**Problem requirements:** Look in the listing below for the line that has "dans ses choix", then return it and each following line up to and including the one with "联系人:钱金桔 电话:021-63189188*60862", exactly and without pictures.

**Record extracts:**
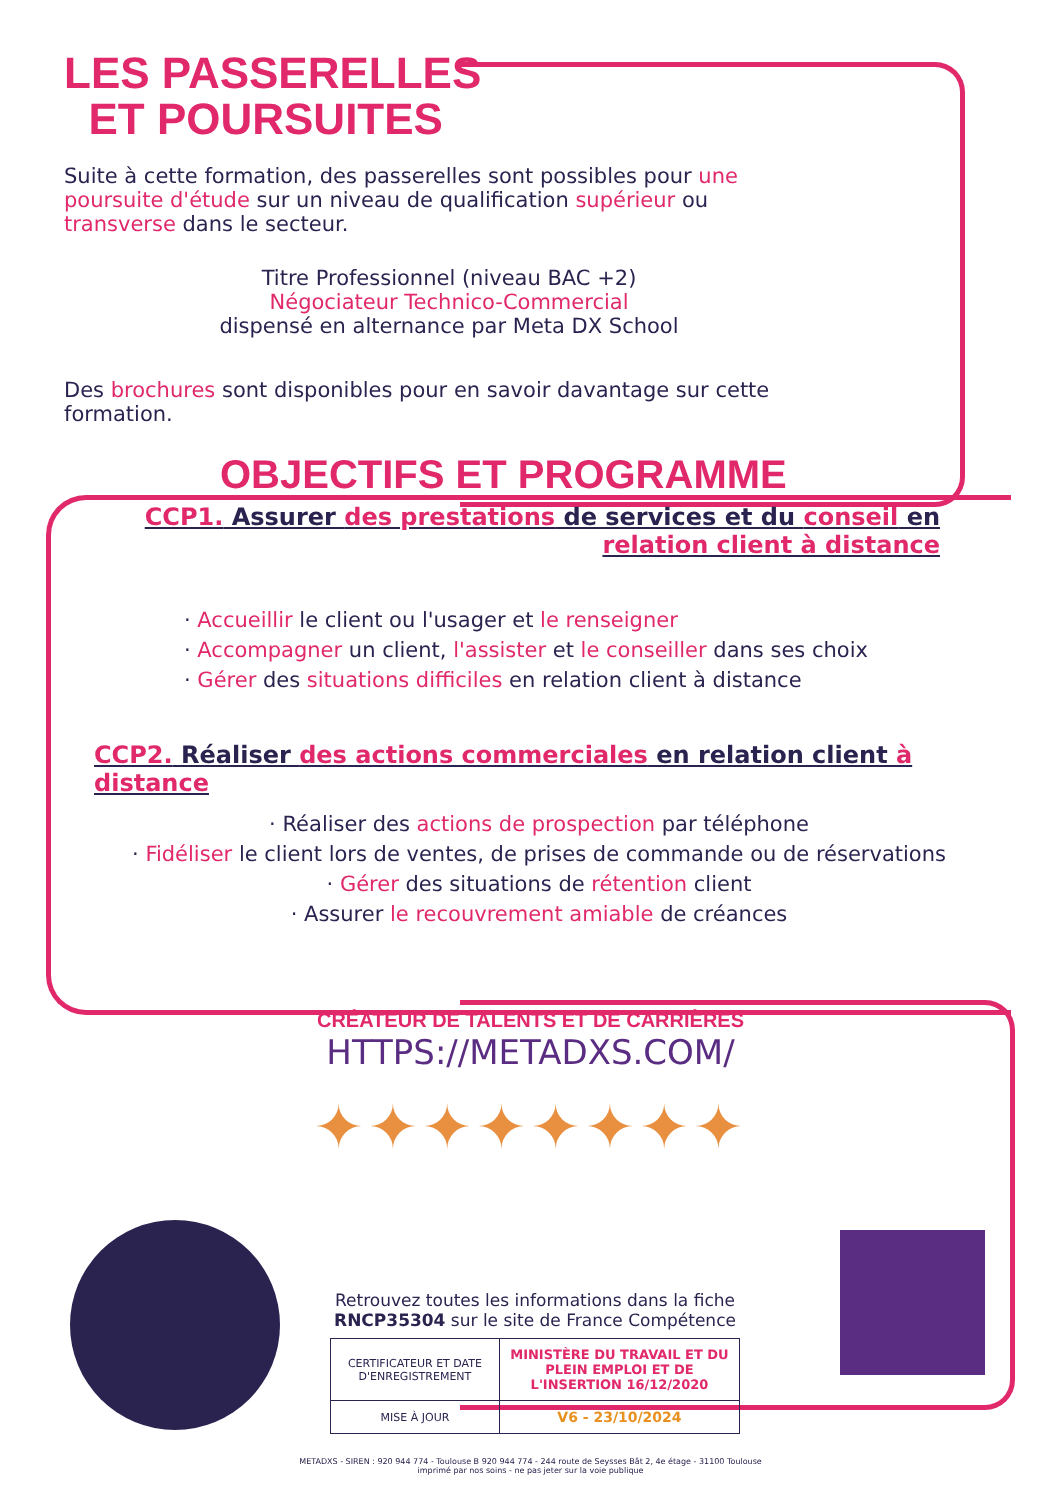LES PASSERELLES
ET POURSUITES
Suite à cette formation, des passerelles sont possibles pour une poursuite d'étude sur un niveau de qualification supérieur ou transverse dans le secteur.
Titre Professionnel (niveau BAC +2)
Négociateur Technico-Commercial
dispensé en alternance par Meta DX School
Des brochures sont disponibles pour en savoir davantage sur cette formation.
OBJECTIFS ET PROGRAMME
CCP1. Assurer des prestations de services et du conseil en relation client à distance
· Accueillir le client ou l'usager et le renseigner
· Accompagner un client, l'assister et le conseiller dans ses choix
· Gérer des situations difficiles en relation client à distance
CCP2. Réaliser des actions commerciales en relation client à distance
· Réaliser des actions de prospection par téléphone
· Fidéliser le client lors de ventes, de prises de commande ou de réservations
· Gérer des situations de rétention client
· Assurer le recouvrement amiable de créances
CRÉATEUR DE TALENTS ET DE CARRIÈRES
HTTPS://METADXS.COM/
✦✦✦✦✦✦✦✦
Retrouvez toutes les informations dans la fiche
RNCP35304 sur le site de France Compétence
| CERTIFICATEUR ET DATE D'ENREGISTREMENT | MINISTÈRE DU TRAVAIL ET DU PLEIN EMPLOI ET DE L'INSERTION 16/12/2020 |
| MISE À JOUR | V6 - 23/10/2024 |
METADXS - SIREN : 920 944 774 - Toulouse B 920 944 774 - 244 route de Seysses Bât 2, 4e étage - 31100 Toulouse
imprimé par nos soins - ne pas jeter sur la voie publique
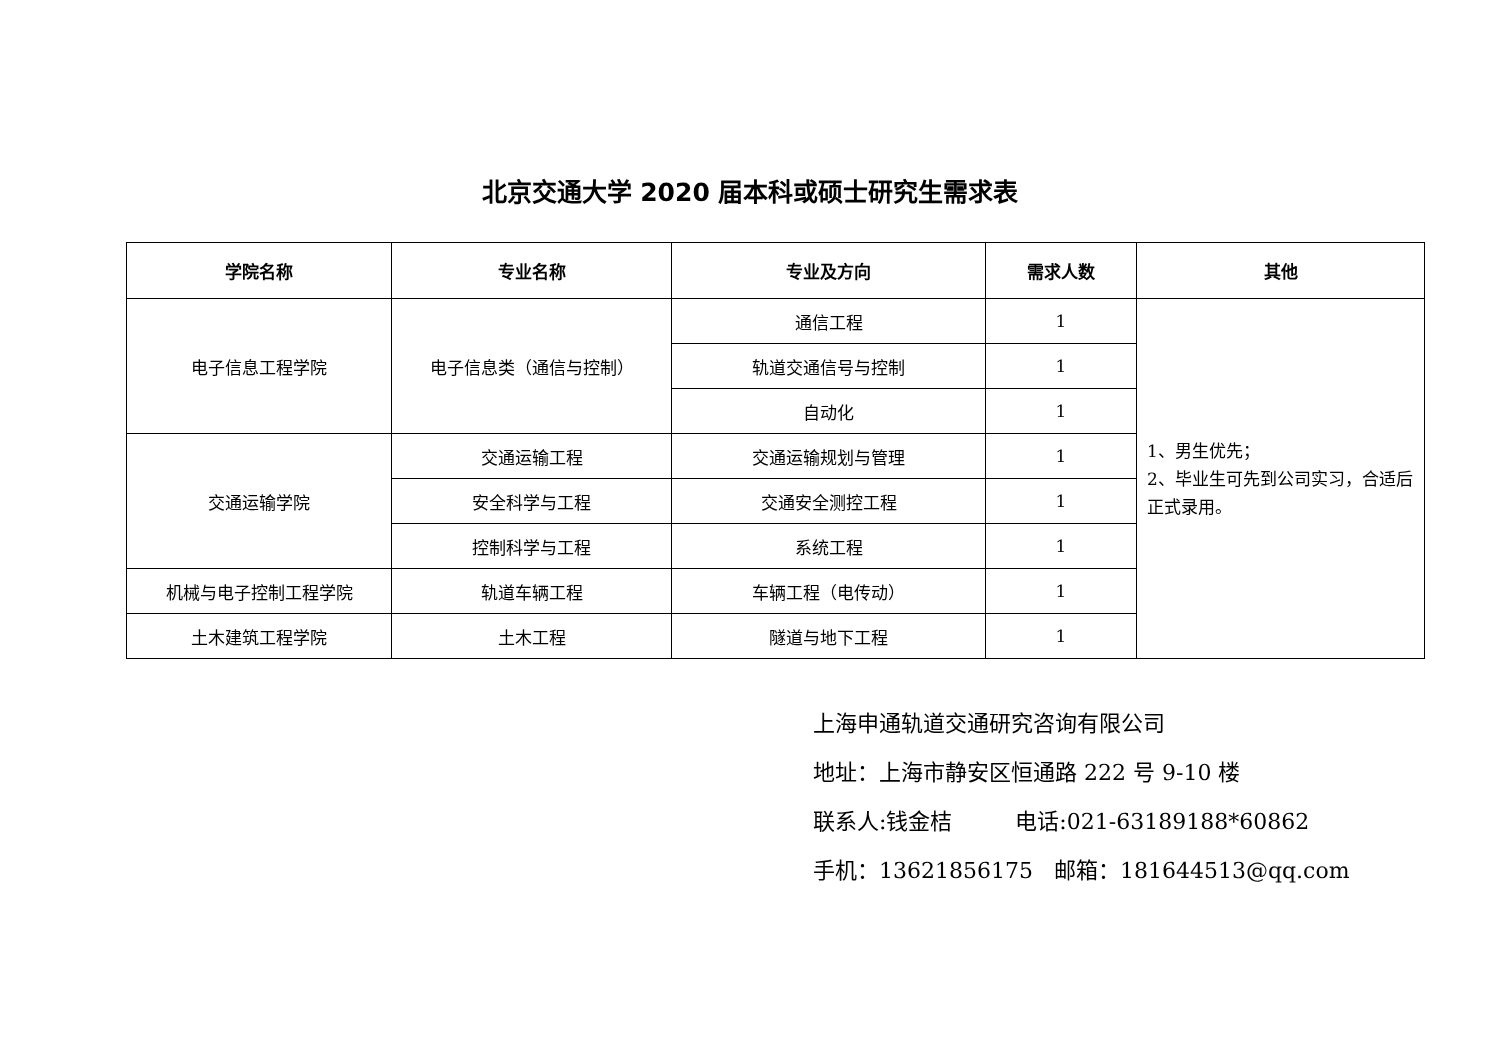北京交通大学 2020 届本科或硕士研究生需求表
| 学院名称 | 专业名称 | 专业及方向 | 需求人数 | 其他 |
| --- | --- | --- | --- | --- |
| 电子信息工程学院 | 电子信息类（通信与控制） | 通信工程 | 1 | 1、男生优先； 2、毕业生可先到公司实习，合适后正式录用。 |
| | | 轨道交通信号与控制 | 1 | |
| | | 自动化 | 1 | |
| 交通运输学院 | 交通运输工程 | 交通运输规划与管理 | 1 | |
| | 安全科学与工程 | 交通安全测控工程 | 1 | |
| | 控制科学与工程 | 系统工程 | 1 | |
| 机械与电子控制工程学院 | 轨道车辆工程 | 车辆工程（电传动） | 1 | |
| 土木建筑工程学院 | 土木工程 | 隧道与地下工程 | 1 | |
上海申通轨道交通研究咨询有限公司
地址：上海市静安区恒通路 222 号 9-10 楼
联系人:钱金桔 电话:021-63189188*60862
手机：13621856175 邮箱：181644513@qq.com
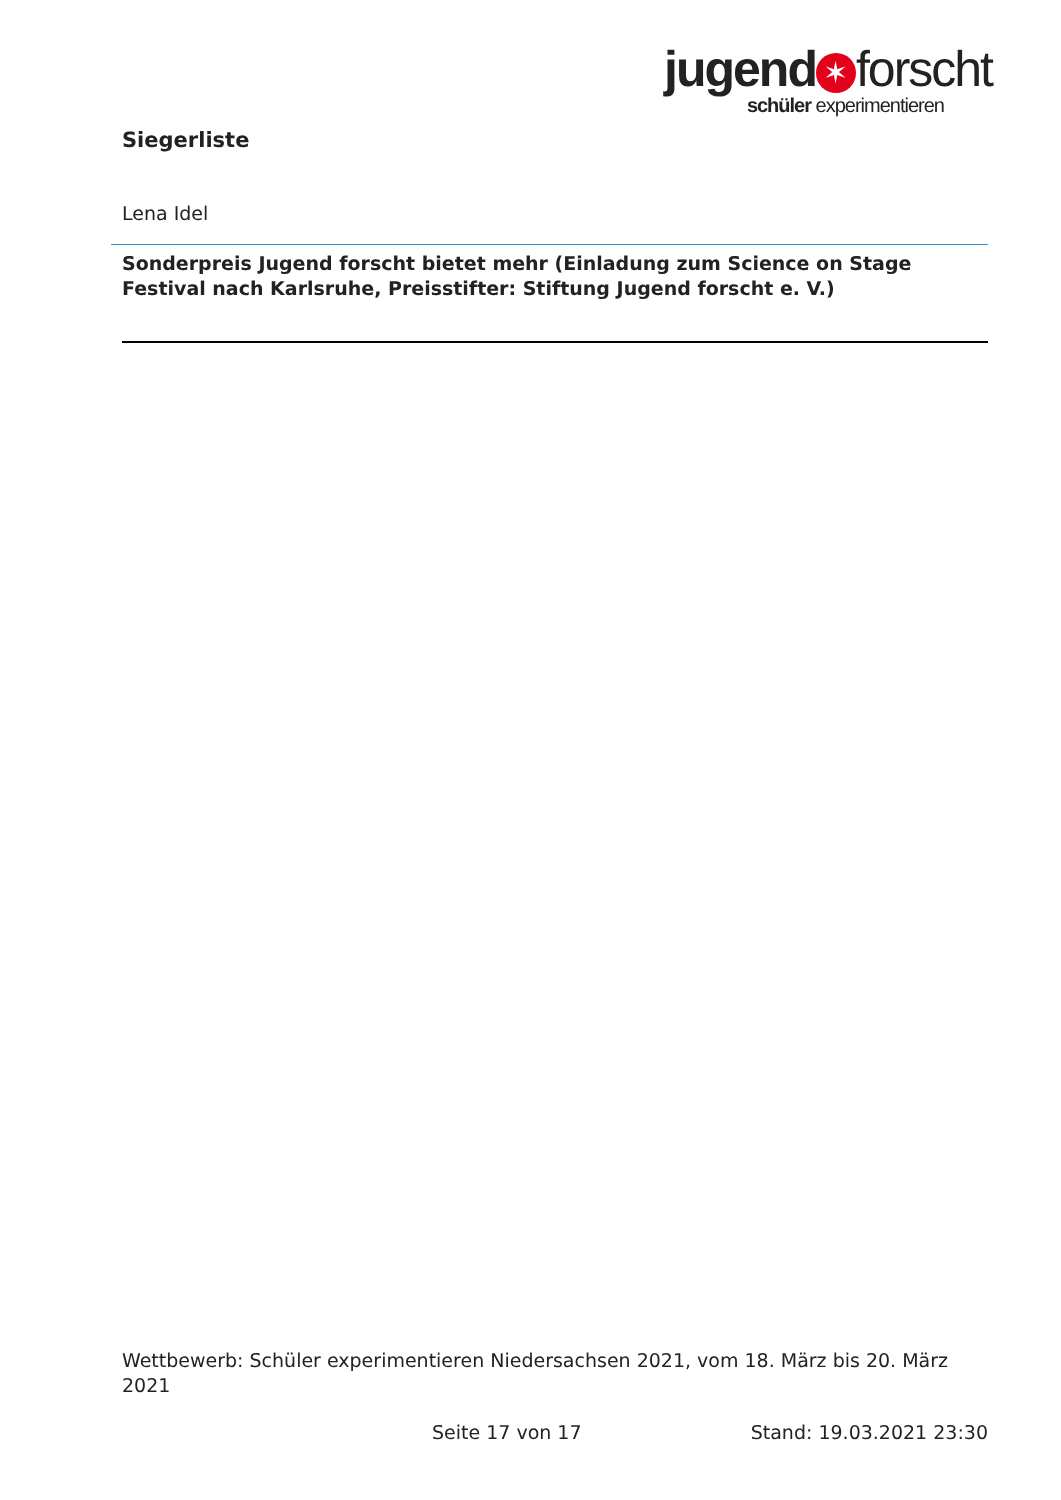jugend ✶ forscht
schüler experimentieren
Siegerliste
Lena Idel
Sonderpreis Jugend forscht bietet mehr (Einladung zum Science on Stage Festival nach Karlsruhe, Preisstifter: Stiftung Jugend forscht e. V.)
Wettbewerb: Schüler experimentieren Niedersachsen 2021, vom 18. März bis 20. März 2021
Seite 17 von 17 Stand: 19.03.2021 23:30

**Solution to this exercise:**
· Accompagner un client, l'assister et le conseiller dans ses choix
· Gérer des situations difficiles en relation client à distance
CCP2. Réaliser des actions commerciales en relation client à distance
· Réaliser des actions de prospection par téléphone
· Fidéliser le client lors de ventes, de prises de commande ou de réservations
· Gérer des situations de rétention client
· Assurer le recouvrement amiable de créances
CRÉATEUR DE TALENTS ET DE CARRIÈRES
HTTPS://METADXS.COM/
✦✦✦✦✦✦✦✦
Retrouvez toutes les informations dans la fiche
RNCP35304 sur le site de France Compétence
| CERTIFICATEUR ET DATE D'ENREGISTREMENT | MINISTÈRE DU TRAVAIL ET DU PLEIN EMPLOI ET DE L'INSERTION 16/12/2020 |
| MISE À JOUR | V6 - 23/10/2024 |
METADXS - SIREN : 920 944 774 - Toulouse B 920 944 774 - 244 route de Seysses Bât 2, 4e étage - 31100 Toulouse
imprimé par nos soins - ne pas jeter sur la voie publique
北京交通大学 2020 届本科或硕士研究生需求表
| 学院名称 | 专业名称 | 专业及方向 | 需求人数 | 其他 |
| --- | --- | --- | --- | --- |
| 电子信息工程学院 | 电子信息类（通信与控制） | 通信工程 | 1 | 1、男生优先； 2、毕业生可先到公司实习，合适后正式录用。 |
| | | 轨道交通信号与控制 | 1 | |
| | | 自动化 | 1 | |
| 交通运输学院 | 交通运输工程 | 交通运输规划与管理 | 1 | |
| | 安全科学与工程 | 交通安全测控工程 | 1 | |
| | 控制科学与工程 | 系统工程 | 1 | |
| 机械与电子控制工程学院 | 轨道车辆工程 | 车辆工程（电传动） | 1 | |
| 土木建筑工程学院 | 土木工程 | 隧道与地下工程 | 1 | |
上海申通轨道交通研究咨询有限公司
地址：上海市静安区恒通路 222 号 9-10 楼
联系人:钱金桔 电话:021-63189188*60862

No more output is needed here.